**Task brief**
Print each entry precisely; exclude the pictures.

**Listed records**
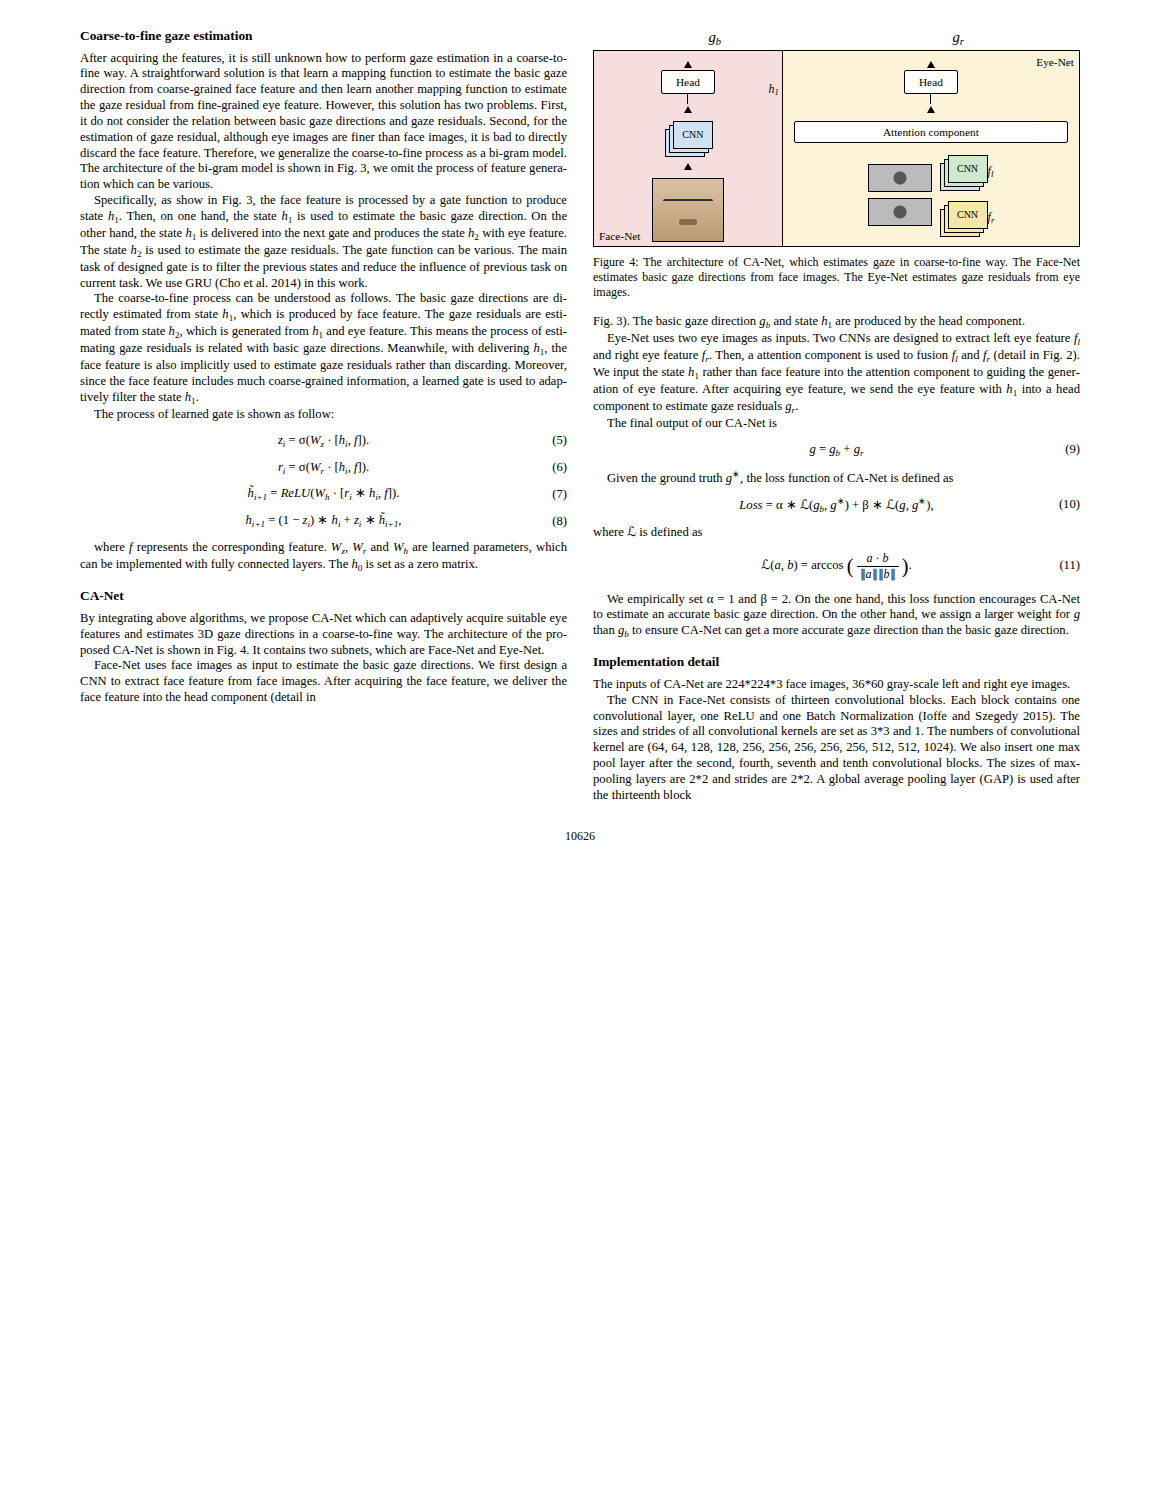Coarse-to-fine gaze estimation
After acquiring the features, it is still unknown how to perform gaze estimation in a coarse-to-fine way. A straightforward solution is that learn a mapping function to estimate the basic gaze direction from coarse-grained face feature and then learn another mapping function to estimate the gaze residual from fine-grained eye feature. However, this solution has two problems. First, it do not consider the relation between basic gaze directions and gaze residuals. Second, for the estimation of gaze residual, although eye images are finer than face images, it is bad to directly discard the face feature. Therefore, we generalize the coarse-to-fine process as a bi-gram model. The architecture of the bi-gram model is shown in Fig. 3, we omit the process of feature generation which can be various.
Specifically, as show in Fig. 3, the face feature is processed by a gate function to produce state h1. Then, on one hand, the state h1 is used to estimate the basic gaze direction. On the other hand, the state h1 is delivered into the next gate and produces the state h2 with eye feature. The state h2 is used to estimate the gaze residuals. The gate function can be various. The main task of designed gate is to filter the previous states and reduce the influence of previous task on current task. We use GRU (Cho et al. 2014) in this work.
The coarse-to-fine process can be understood as follows. The basic gaze directions are directly estimated from state h1, which is produced by face feature. The gaze residuals are estimated from state h2, which is generated from h1 and eye feature. This means the process of estimating gaze residuals is related with basic gaze directions. Meanwhile, with delivering h1, the face feature is also implicitly used to estimate gaze residuals rather than discarding. Moreover, since the face feature includes much coarse-grained information, a learned gate is used to adaptively filter the state h1.
The process of learned gate is shown as follow:
zi = σ(Wz · [hi, f]).
(5)
ri = σ(Wr · [hi, f]).
(6)
h̃i+1 = ReLU(Wh · [ri ∗ hi, f]).
(7)
hi+1 = (1 − zi) ∗ hi + zi ∗ h̃i+1,
(8)
where f represents the corresponding feature. Wz, Wr and Wh are learned parameters, which can be implemented with fully connected layers. The h0 is set as a zero matrix.
CA-Net
By integrating above algorithms, we propose CA-Net which can adaptively acquire suitable eye features and estimates 3D gaze directions in a coarse-to-fine way. The architecture of the proposed CA-Net is shown in Fig. 4. It contains two subnets, which are Face-Net and Eye-Net.
Face-Net uses face images as input to estimate the basic gaze directions. We first design a CNN to extract face feature from face images. After acquiring the face feature, we deliver the face feature into the head component (detail in
gb
gr
Head
CNN
CNN
CNN
Face-Net
Eye-Net
Head
Attention component
CNN
CNN
CNN
fl
CNN
CNN
CNN
fr
h1
Figure 4: The architecture of CA-Net, which estimates gaze in coarse-to-fine way. The Face-Net estimates basic gaze directions from face images. The Eye-Net estimates gaze residuals from eye images.
Fig. 3). The basic gaze direction gb and state h1 are produced by the head component.
Eye-Net uses two eye images as inputs. Two CNNs are designed to extract left eye feature fl and right eye feature fr. Then, a attention component is used to fusion fl and fr (detail in Fig. 2). We input the state h1 rather than face feature into the attention component to guiding the generation of eye feature. After acquiring eye feature, we send the eye feature with h1 into a head component to estimate gaze residuals gr.
The final output of our CA-Net is
g = gb + gr
(9)
Given the ground truth g∗, the loss function of CA-Net is defined as
Loss = α ∗ ℒ(gb, g∗) + β ∗ ℒ(g, g∗),
(10)
where ℒ is defined as
ℒ(a, b) = arccos ( a · b ∥a∥∥b∥ ).
(11)
We empirically set α = 1 and β = 2. On the one hand, this loss function encourages CA-Net to estimate an accurate basic gaze direction. On the other hand, we assign a larger weight for g than gb to ensure CA-Net can get a more accurate gaze direction than the basic gaze direction.
Implementation detail
The inputs of CA-Net are 224*224*3 face images, 36*60 gray-scale left and right eye images.
The CNN in Face-Net consists of thirteen convolutional blocks. Each block contains one convolutional layer, one ReLU and one Batch Normalization (Ioffe and Szegedy 2015). The sizes and strides of all convolutional kernels are set as 3*3 and 1. The numbers of convolutional kernel are (64, 64, 128, 128, 256, 256, 256, 256, 256, 512, 512, 1024). We also insert one max pool layer after the second, fourth, seventh and tenth convolutional blocks. The sizes of max-pooling layers are 2*2 and strides are 2*2. A global average pooling layer (GAP) is used after the thirteenth block
10626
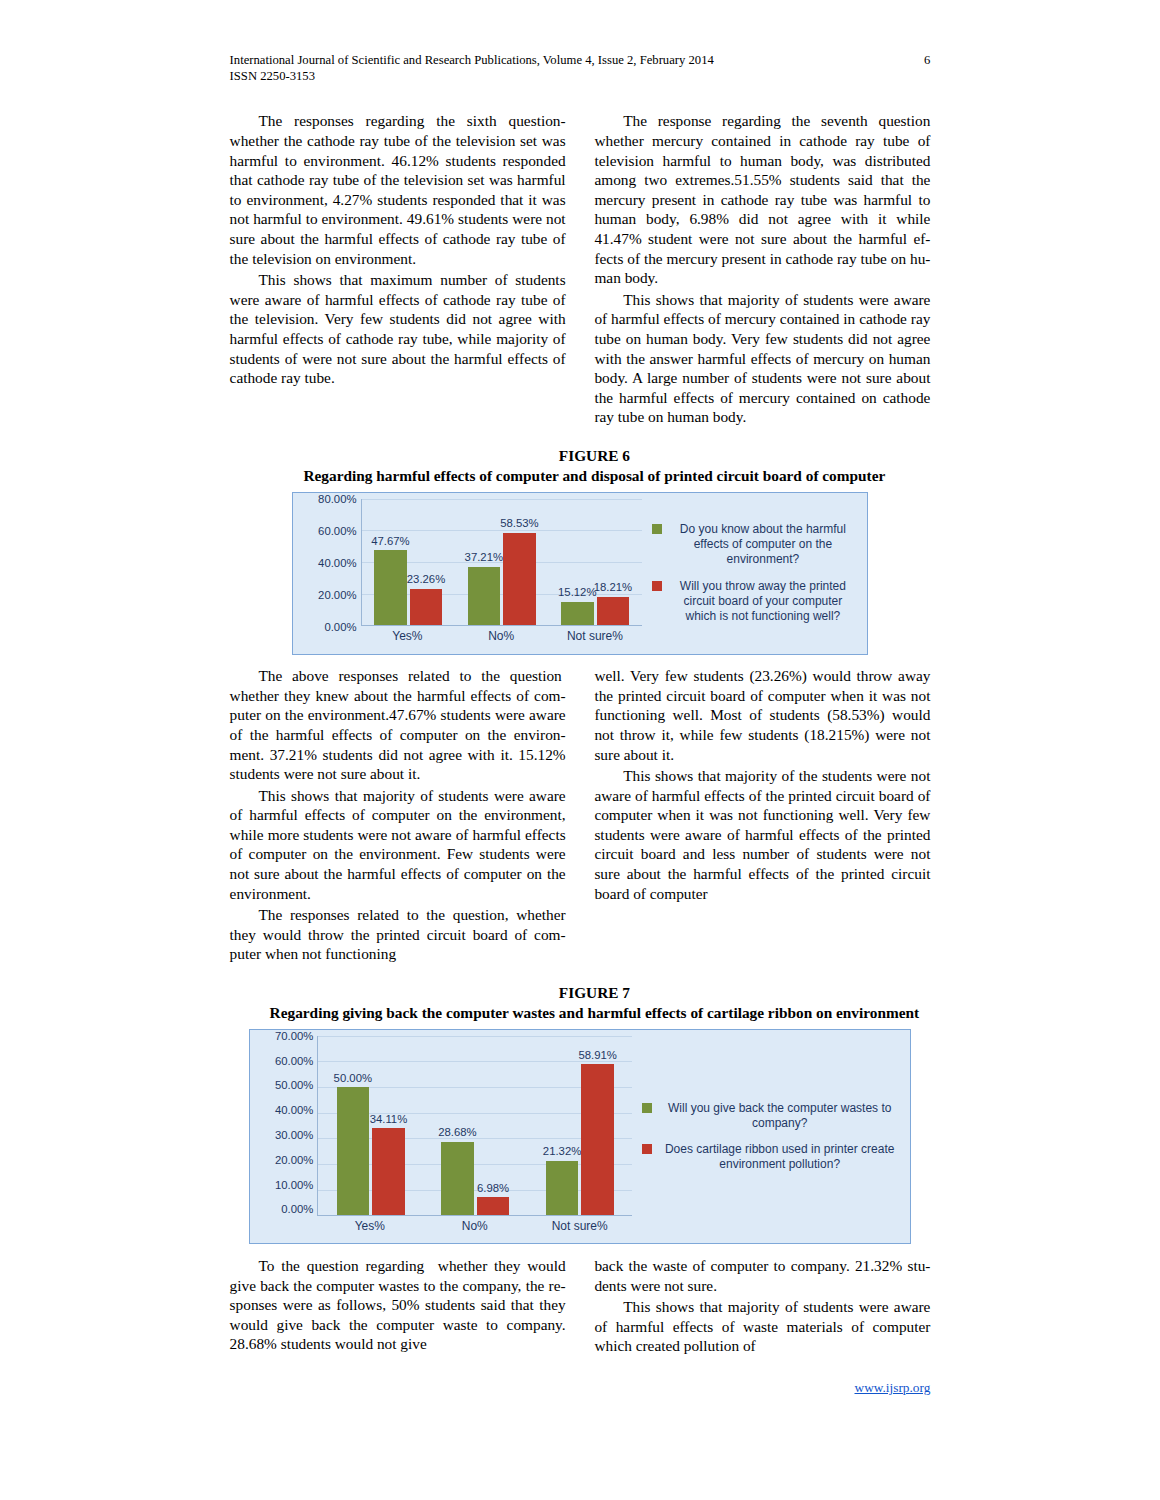International Journal of Scientific and Research Publications, Volume 4, Issue 2, February 2014
ISSN 2250-3153 6
The responses regarding the sixth questionwhether the cathode ray tube of the television set was harmful to environment. 46.12% students responded that cathode ray tube of the television set was harmful to environment, 4.27% students responded that it was not harmful to environment. 49.61% students were not sure about the harmful effects of cathode ray tube of the television on environment.
This shows that maximum number of students were aware of harmful effects of cathode ray tube of the television. Very few students did not agree with harmful effects of cathode ray tube, while majority of students of were not sure about the harmful effects of cathode ray tube.
The response regarding the seventh question whether mercury contained in cathode ray tube of television harmful to human body, was distributed among two extremes.51.55% students said that the mercury present in cathode ray tube was harmful to human body, 6.98% did not agree with it while 41.47% student were not sure about the harmful effects of the mercury present in cathode ray tube on human body.
This shows that majority of students were aware of harmful effects of mercury contained in cathode ray tube on human body. Very few students did not agree with the answer harmful effects of mercury on human body. A large number of students were not sure about the harmful effects of mercury contained on cathode ray tube on human body.
FIGURE 6
Regarding harmful effects of computer and disposal of printed circuit board of computer
80.00% 60.00% 40.00% 20.00% 0.00%
47.67%
23.26%
37.21%
58.53%
15.12%
18.21%
Yes% No% Not sure%
Do you know about the harmful effects of computer on the environment?
Will you throw away the printed circuit board of your computer which is not functioning well?
The above responses related to the question whether they knew about the harmful effects of computer on the environment.47.67% students were aware of the harmful effects of computer on the environment. 37.21% students did not agree with it. 15.12% students were not sure about it.
This shows that majority of students were aware of harmful effects of computer on the environment, while more students were not aware of harmful effects of computer on the environment. Few students were not sure about the harmful effects of computer on the environment.
The responses related to the question, whether they would throw the printed circuit board of computer when not functioning
well. Very few students (23.26%) would throw away the printed circuit board of computer when it was not functioning well. Most of students (58.53%) would not throw it, while few students (18.215%) were not sure about it.
This shows that majority of the students were not aware of harmful effects of the printed circuit board of computer when it was not functioning well. Very few students were aware of harmful effects of the printed circuit board and less number of students were not sure about the harmful effects of the printed circuit board of computer
FIGURE 7
Regarding giving back the computer wastes and harmful effects of cartilage ribbon on environment
70.00% 60.00% 50.00% 40.00% 30.00% 20.00% 10.00% 0.00%
50.00%
34.11%
28.68%
6.98%
21.32%
58.91%
Yes% No% Not sure%
Will you give back the computer wastes to company?
Does cartilage ribbon used in printer create environment pollution?
To the question regarding whether they would give back the computer wastes to the company, the responses were as follows, 50% students said that they would give back the computer waste to company. 28.68% students would not give
back the waste of computer to company. 21.32% students were not sure.
This shows that majority of students were aware of harmful effects of waste materials of computer which created pollution of
www.ijsrp.org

**Answer to the problem**
Coarse-to-fine gaze estimation
After acquiring the features, it is still unknown how to perform gaze estimation in a coarse-to-fine way. A straightforward solution is that learn a mapping function to estimate the basic gaze direction from coarse-grained face feature and then learn another mapping function to estimate the gaze residual from fine-grained eye feature. However, this solution has two problems. First, it do not consider the relation between basic gaze directions and gaze residuals. Second, for the estimation of gaze residual, although eye images are finer than face images, it is bad to directly discard the face feature. Therefore, we generalize the coarse-to-fine process as a bi-gram model. The architecture of the bi-gram model is shown in Fig. 3, we omit the process of feature generation which can be various.
Specifically, as show in Fig. 3, the face feature is processed by a gate function to produce state h1. Then, on one hand, the state h1 is used to estimate the basic gaze direction. On the other hand, the state h1 is delivered into the next gate and produces the state h2 with eye feature. The state h2 is used to estimate the gaze residuals. The gate function can be various. The main task of designed gate is to filter the previous states and reduce the influence of previous task on current task. We use GRU (Cho et al. 2014) in this work.
The coarse-to-fine process can be understood as follows. The basic gaze directions are directly estimated from state h1, which is produced by face feature. The gaze residuals are estimated from state h2, which is generated from h1 and eye feature. This means the process of estimating gaze residuals is related with basic gaze directions. Meanwhile, with delivering h1, the face feature is also implicitly used to estimate gaze residuals rather than discarding. Moreover, since the face feature includes much coarse-grained information, a learned gate is used to adaptively filter the state h1.
The process of learned gate is shown as follow:
zi = σ(Wz · [hi, f]).
(5)
ri = σ(Wr · [hi, f]).
(6)
h̃i+1 = ReLU(Wh · [ri ∗ hi, f]).
(7)
hi+1 = (1 − zi) ∗ hi + zi ∗ h̃i+1,
(8)
where f represents the corresponding feature. Wz, Wr and Wh are learned parameters, which can be implemented with fully connected layers. The h0 is set as a zero matrix.
CA-Net
By integrating above algorithms, we propose CA-Net which can adaptively acquire suitable eye features and estimates 3D gaze directions in a coarse-to-fine way. The architecture of the proposed CA-Net is shown in Fig. 4. It contains two subnets, which are Face-Net and Eye-Net.
Face-Net uses face images as input to estimate the basic gaze directions. We first design a CNN to extract face feature from face images. After acquiring the face feature, we deliver the face feature into the head component (detail in
gb
gr
Head
CNN
CNN
CNN
Face-Net
Eye-Net
Head
Attention component
CNN
CNN
CNN
fl
CNN
CNN
CNN
fr
h1
Figure 4: The architecture of CA-Net, which estimates gaze in coarse-to-fine way. The Face-Net estimates basic gaze directions from face images. The Eye-Net estimates gaze residuals from eye images.
Fig. 3). The basic gaze direction gb and state h1 are produced by the head component.
Eye-Net uses two eye images as inputs. Two CNNs are designed to extract left eye feature fl and right eye feature fr. Then, a attention component is used to fusion fl and fr (detail in Fig. 2). We input the state h1 rather than face feature into the attention component to guiding the generation of eye feature. After acquiring eye feature, we send the eye feature with h1 into a head component to estimate gaze residuals gr.
The final output of our CA-Net is
g = gb + gr
(9)
Given the ground truth g∗, the loss function of CA-Net is defined as
Loss = α ∗ ℒ(gb, g∗) + β ∗ ℒ(g, g∗),
(10)
where ℒ is defined as
ℒ(a, b) = arccos ( a · b ∥a∥∥b∥ ).
(11)
We empirically set α = 1 and β = 2. On the one hand, this loss function encourages CA-Net to estimate an accurate basic gaze direction. On the other hand, we assign a larger weight for g than gb to ensure CA-Net can get a more accurate gaze direction than the basic gaze direction.
Implementation detail
The inputs of CA-Net are 224*224*3 face images, 36*60 gray-scale left and right eye images.
The CNN in Face-Net consists of thirteen convolutional blocks. Each block contains one convolutional layer, one ReLU and one Batch Normalization (Ioffe and Szegedy 2015). The sizes and strides of all convolutional kernels are set as 3*3 and 1. The numbers of convolutional kernel are (64, 64, 128, 128, 256, 256, 256, 256, 256, 512, 512, 1024). We also insert one max pool layer after the second, fourth, seventh and tenth convolutional blocks. The sizes of max-pooling layers are 2*2 and strides are 2*2. A global average pooling layer (GAP) is used after the thirteenth block
10626
International Journal of Scientific and Research Publications, Volume 4, Issue 2, February 2014
ISSN 2250-3153 6
The responses regarding the sixth questionwhether the cathode ray tube of the television set was harmful to environment. 46.12% students responded that cathode ray tube of the television set was harmful to environment, 4.27% students responded that it was not harmful to environment. 49.61% students were not sure about the harmful effects of cathode ray tube of the television on environment.
This shows that maximum number of students were aware of harmful effects of cathode ray tube of the television. Very few students did not agree with harmful effects of cathode ray tube, while majority of students of were not sure about the harmful effects of cathode ray tube.
The response regarding the seventh question whether mercury contained in cathode ray tube of television harmful to human body, was distributed among two extremes.51.55% students said that the mercury present in cathode ray tube was harmful to human body, 6.98% did not agree with it while 41.47% student were not sure about the harmful effects of the mercury present in cathode ray tube on human body.
This shows that majority of students were aware of harmful effects of mercury contained in cathode ray tube on human body. Very few students did not agree with the answer harmful effects of mercury on human body. A large number of students were not sure about the harmful effects of mercury contained on cathode ray tube on human body.
FIGURE 6
Regarding harmful effects of computer and disposal of printed circuit board of computer
80.00% 60.00% 40.00% 20.00% 0.00%
47.67%
23.26%
37.21%
58.53%
15.12%
18.21%
Yes% No% Not sure%
Do you know about the harmful effects of computer on the environment?
Will you throw away the printed circuit board of your computer which is not functioning well?
The above responses related to the question whether they knew about the harmful effects of computer on the environment.47.67% students were aware of the harmful effects of computer on the environment. 37.21% students did not agree with it. 15.12% students were not sure about it.
This shows that majority of students were aware of harmful effects of computer on the environment, while more students were not aware of harmful effects of computer on the environment. Few students were not sure about the harmful effects of computer on the environment.
The responses related to the question, whether they would throw the printed circuit board of computer when not functioning
well. Very few students (23.26%) would throw away the printed circuit board of computer when it was not functioning well. Most of students (58.53%) would not throw it, while few students (18.215%) were not sure about it.
This shows that majority of the students were not aware of harmful effects of the printed circuit board of computer when it was not functioning well. Very few students were aware of harmful effects of the printed circuit board and less number of students were not sure about the harmful effects of the printed circuit board of computer
FIGURE 7
Regarding giving back the computer wastes and harmful effects of cartilage ribbon on environment
70.00% 60.00% 50.00% 40.00% 30.00% 20.00% 10.00% 0.00%
50.00%
34.11%
28.68%
6.98%
21.32%
58.91%
Yes% No% Not sure%
Will you give back the computer wastes to company?
Does cartilage ribbon used in printer create environment pollution?
To the question regarding whether they would give back the computer wastes to the company, the responses were as follows, 50% students said that they would give back the computer waste to company. 28.68% students would not give
back the waste of computer to company. 21.32% students were not sure.
This shows that majority of students were aware of harmful effects of waste materials of computer which created pollution of
www.ijsrp.org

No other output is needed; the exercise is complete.